* [What you have to do]
Using the records below, report how many lines include "clock", and give no more than the number.

* [Data supplied]
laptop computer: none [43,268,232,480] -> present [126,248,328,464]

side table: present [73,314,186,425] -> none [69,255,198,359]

* * *

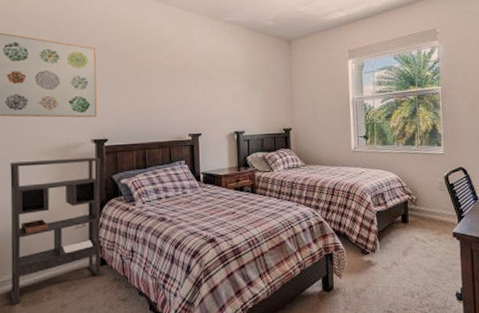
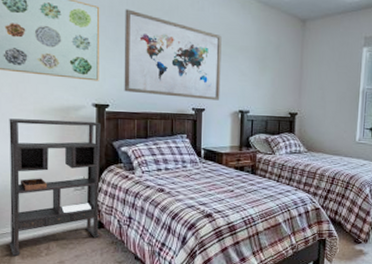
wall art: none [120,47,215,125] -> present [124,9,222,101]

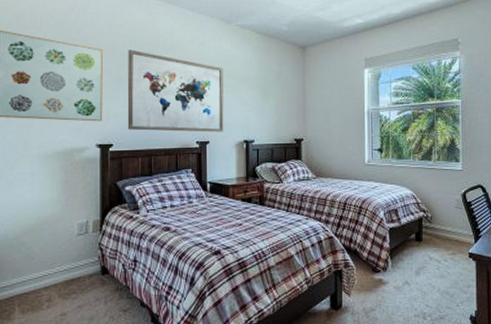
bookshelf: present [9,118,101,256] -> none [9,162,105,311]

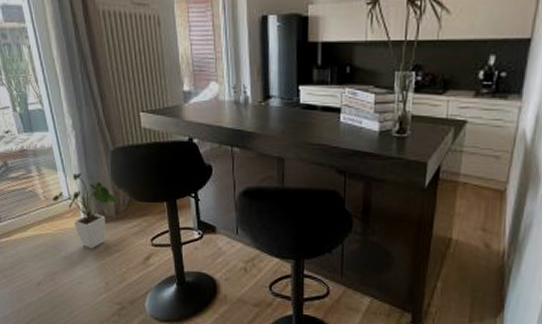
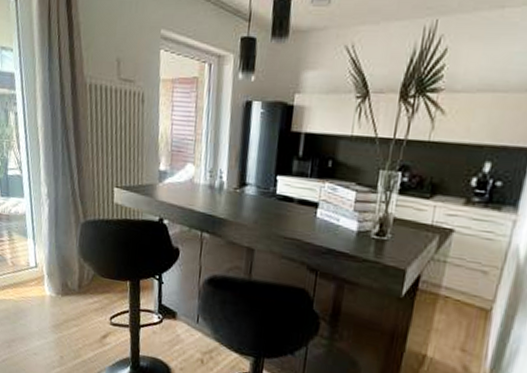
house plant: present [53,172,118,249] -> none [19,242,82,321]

---

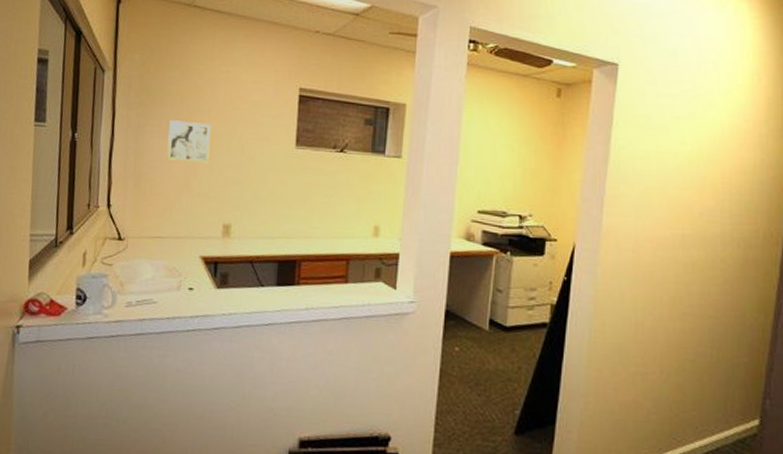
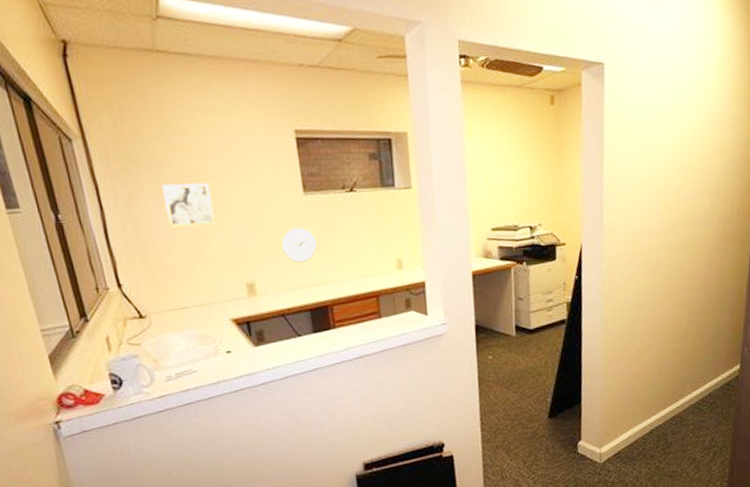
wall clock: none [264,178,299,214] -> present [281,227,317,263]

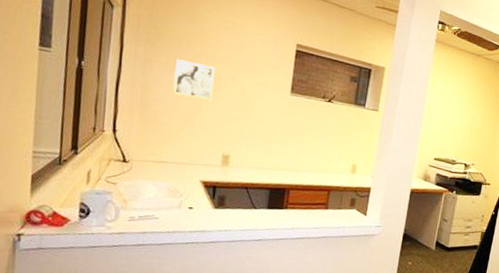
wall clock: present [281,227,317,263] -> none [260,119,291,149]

* [Completed task]
2